Stored data:
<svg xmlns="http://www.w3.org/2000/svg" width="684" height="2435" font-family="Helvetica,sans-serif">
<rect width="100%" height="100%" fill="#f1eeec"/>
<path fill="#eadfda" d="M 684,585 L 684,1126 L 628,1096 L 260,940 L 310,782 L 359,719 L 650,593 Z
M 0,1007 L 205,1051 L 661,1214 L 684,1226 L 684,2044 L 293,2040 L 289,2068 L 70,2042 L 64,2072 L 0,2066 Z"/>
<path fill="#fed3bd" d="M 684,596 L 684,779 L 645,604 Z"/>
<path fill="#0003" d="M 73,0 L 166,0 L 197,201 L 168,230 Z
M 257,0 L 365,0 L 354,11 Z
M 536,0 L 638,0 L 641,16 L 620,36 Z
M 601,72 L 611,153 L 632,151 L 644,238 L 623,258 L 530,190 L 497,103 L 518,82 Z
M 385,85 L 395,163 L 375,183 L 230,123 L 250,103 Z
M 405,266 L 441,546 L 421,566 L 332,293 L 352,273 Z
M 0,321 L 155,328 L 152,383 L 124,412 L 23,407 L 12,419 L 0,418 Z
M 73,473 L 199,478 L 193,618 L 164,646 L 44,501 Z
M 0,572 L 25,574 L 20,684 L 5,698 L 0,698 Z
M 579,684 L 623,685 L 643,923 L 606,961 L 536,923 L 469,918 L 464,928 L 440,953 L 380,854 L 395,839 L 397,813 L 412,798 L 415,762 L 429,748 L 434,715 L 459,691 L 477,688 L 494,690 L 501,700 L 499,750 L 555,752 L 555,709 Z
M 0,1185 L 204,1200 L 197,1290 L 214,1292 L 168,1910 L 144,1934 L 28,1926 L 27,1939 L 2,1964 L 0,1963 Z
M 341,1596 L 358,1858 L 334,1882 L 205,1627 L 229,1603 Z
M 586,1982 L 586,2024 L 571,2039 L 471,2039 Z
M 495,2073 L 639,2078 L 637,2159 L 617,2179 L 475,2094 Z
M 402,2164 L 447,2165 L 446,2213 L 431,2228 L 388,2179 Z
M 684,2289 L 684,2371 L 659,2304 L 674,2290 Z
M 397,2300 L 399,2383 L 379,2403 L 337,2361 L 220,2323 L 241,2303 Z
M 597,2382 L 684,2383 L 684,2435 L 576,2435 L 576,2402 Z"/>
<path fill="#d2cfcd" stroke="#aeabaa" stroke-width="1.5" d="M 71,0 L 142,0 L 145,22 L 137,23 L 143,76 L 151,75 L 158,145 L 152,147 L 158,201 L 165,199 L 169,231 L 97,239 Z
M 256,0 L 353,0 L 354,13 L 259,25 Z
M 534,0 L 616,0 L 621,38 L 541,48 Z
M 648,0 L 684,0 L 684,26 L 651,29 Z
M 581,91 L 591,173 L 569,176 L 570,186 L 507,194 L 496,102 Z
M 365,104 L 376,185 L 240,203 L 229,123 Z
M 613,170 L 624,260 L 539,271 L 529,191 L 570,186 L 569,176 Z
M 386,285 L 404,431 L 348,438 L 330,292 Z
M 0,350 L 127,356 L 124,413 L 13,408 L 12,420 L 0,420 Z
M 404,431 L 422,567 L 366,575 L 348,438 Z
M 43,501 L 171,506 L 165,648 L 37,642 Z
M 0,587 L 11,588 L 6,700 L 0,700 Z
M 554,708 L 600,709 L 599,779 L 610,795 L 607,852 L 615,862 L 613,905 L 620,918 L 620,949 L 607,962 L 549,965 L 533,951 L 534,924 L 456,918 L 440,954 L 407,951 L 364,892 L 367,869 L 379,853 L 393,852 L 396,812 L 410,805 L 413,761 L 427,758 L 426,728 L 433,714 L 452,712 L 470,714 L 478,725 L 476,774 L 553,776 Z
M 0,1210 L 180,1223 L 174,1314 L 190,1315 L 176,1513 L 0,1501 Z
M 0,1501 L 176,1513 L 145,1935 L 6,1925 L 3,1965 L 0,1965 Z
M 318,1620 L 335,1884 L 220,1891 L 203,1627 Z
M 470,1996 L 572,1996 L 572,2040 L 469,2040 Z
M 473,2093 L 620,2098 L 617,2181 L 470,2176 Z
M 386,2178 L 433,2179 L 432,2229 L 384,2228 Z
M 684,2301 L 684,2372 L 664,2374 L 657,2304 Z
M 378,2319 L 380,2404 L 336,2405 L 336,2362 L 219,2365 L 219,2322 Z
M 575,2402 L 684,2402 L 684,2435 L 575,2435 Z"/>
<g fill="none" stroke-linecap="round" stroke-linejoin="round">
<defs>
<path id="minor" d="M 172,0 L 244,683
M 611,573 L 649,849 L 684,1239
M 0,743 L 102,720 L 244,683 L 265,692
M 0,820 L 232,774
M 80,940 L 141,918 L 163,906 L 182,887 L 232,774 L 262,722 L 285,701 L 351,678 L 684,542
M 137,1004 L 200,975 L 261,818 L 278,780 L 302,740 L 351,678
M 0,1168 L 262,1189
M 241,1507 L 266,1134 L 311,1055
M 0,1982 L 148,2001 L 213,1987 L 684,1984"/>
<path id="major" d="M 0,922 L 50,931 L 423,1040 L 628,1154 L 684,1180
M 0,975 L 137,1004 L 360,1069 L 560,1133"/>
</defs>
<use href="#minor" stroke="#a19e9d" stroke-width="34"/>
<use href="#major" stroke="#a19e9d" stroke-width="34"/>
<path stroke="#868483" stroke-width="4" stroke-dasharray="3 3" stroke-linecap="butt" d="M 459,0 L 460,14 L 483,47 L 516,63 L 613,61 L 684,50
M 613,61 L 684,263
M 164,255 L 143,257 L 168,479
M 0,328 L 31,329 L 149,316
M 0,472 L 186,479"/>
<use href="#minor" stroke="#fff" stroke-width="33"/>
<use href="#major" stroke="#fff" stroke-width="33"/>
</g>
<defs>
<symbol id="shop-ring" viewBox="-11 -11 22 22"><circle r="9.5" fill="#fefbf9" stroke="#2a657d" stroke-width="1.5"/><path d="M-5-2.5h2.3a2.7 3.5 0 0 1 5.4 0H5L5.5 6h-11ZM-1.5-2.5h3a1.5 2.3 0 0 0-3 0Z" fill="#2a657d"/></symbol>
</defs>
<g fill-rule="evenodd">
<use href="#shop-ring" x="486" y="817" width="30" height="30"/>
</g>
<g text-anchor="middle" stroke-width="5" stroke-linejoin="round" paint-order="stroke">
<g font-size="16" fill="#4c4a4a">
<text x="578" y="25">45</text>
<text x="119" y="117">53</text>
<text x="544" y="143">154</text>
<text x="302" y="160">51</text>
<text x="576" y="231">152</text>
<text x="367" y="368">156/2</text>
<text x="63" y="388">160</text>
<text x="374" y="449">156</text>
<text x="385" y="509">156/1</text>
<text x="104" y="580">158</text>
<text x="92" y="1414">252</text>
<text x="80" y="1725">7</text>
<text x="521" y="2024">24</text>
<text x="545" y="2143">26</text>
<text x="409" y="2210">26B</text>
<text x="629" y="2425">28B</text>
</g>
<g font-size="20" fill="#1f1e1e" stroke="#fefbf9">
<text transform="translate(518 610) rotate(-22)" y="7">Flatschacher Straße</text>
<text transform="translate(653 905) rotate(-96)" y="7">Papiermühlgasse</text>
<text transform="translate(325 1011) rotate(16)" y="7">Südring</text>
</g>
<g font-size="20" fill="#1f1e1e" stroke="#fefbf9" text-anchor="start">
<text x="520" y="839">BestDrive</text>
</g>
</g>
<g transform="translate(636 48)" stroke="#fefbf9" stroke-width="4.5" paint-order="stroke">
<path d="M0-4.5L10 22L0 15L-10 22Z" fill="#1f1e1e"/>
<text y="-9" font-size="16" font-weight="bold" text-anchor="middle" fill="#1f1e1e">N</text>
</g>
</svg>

» **THE PROBLEM**:
All lines above from the line with "M 386,285 L 404,431 L 348,438 L 330,292 Z" through the line with "M 241,1507 L 266,1134 L 311,1055", both included, are to be set down exactly, with nothing else.

» **ANSWER SECTION**:
M 386,285 L 404,431 L 348,438 L 330,292 Z
M 0,350 L 127,356 L 124,413 L 13,408 L 12,420 L 0,420 Z
M 404,431 L 422,567 L 366,575 L 348,438 Z
M 43,501 L 171,506 L 165,648 L 37,642 Z
M 0,587 L 11,588 L 6,700 L 0,700 Z
M 554,708 L 600,709 L 599,779 L 610,795 L 607,852 L 615,862 L 613,905 L 620,918 L 620,949 L 607,962 L 549,965 L 533,951 L 534,924 L 456,918 L 440,954 L 407,951 L 364,892 L 367,869 L 379,853 L 393,852 L 396,812 L 410,805 L 413,761 L 427,758 L 426,728 L 433,714 L 452,712 L 470,714 L 478,725 L 476,774 L 553,776 Z
M 0,1210 L 180,1223 L 174,1314 L 190,1315 L 176,1513 L 0,1501 Z
M 0,1501 L 176,1513 L 145,1935 L 6,1925 L 3,1965 L 0,1965 Z
M 318,1620 L 335,1884 L 220,1891 L 203,1627 Z
M 470,1996 L 572,1996 L 572,2040 L 469,2040 Z
M 473,2093 L 620,2098 L 617,2181 L 470,2176 Z
M 386,2178 L 433,2179 L 432,2229 L 384,2228 Z
M 684,2301 L 684,2372 L 664,2374 L 657,2304 Z
M 378,2319 L 380,2404 L 336,2405 L 336,2362 L 219,2365 L 219,2322 Z
M 575,2402 L 684,2402 L 684,2435 L 575,2435 Z"/>
<g fill="none" stroke-linecap="round" stroke-linejoin="round">
<defs>
<path id="minor" d="M 172,0 L 244,683
M 611,573 L 649,849 L 684,1239
M 0,743 L 102,720 L 244,683 L 265,692
M 0,820 L 232,774
M 80,940 L 141,918 L 163,906 L 182,887 L 232,774 L 262,722 L 285,701 L 351,678 L 684,542
M 137,1004 L 200,975 L 261,818 L 278,780 L 302,740 L 351,678
M 0,1168 L 262,1189
M 241,1507 L 266,1134 L 311,1055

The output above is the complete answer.